▸ **YOUR OBJECTIVE**: Repeat precisely the span of lines below that opens with the line containing "Shrink the first" and closes with the line containing "drag(532, 265, 513, 266)", both included.

▸ **RAW DATA**:
- Opening Delimiter -

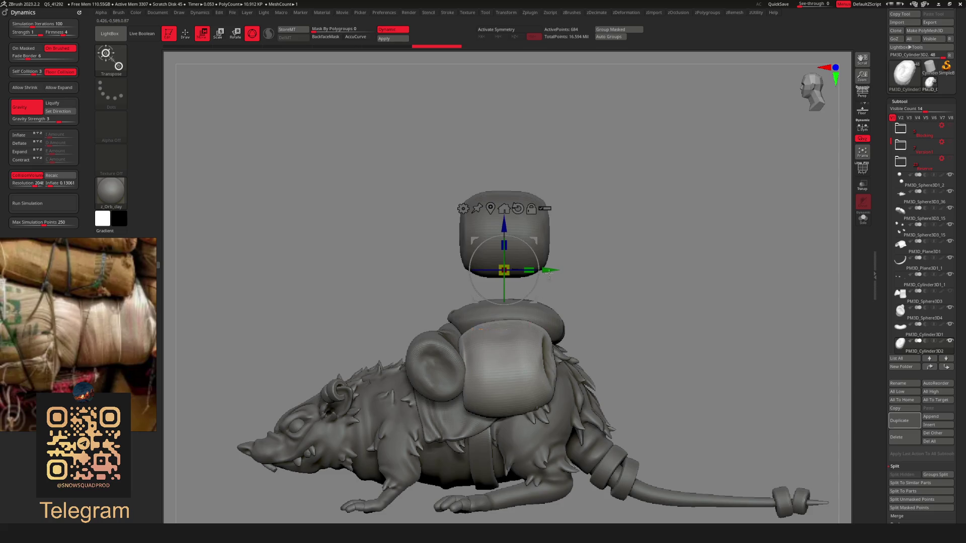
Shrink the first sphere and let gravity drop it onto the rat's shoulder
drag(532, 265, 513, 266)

- Closing Delimiter -
- Opening Delimiter -

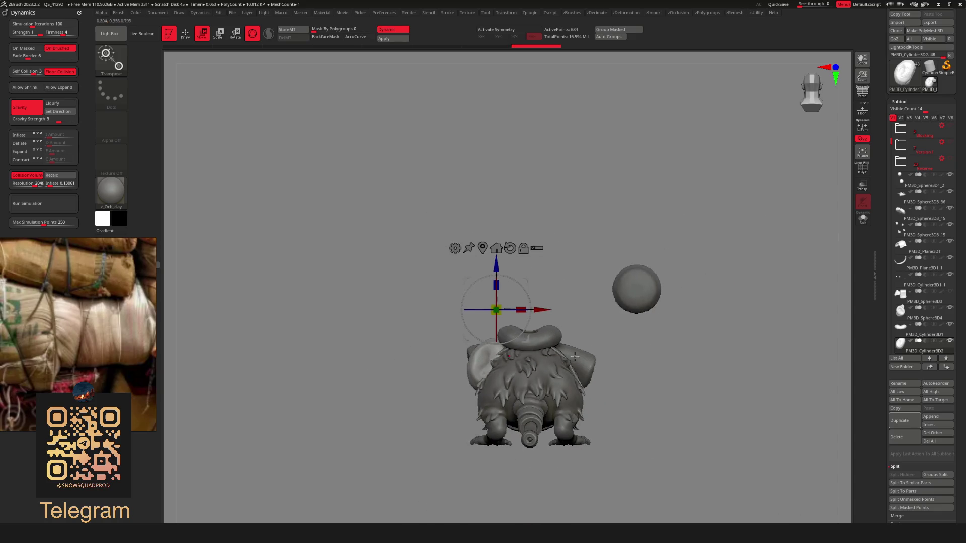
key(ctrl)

- Closing Delimiter -
- Opening Delimiter -

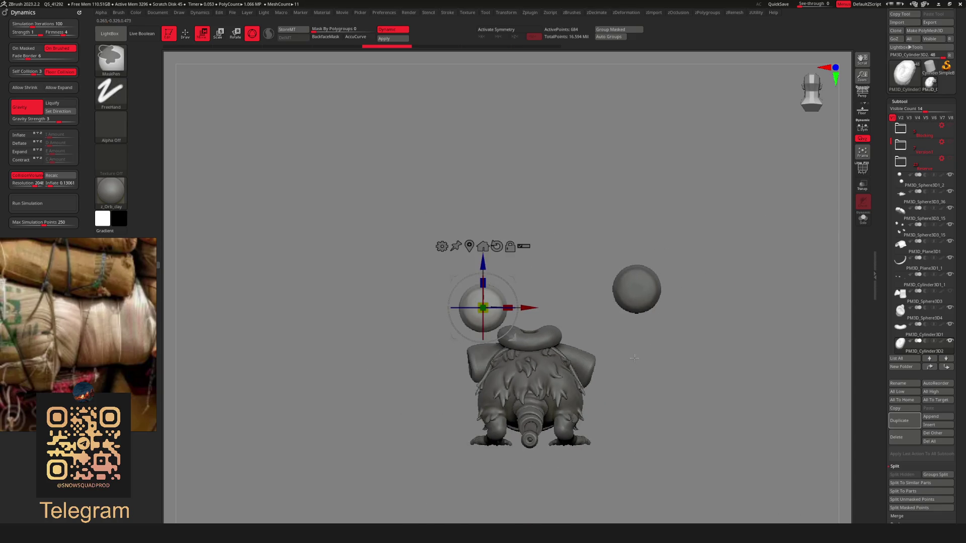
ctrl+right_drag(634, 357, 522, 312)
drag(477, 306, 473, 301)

- Closing Delimiter -

▸ **ANSWER**:
Shrink the first sphere and let gravity drop it onto the rat's shoulder
drag(532, 265, 513, 266)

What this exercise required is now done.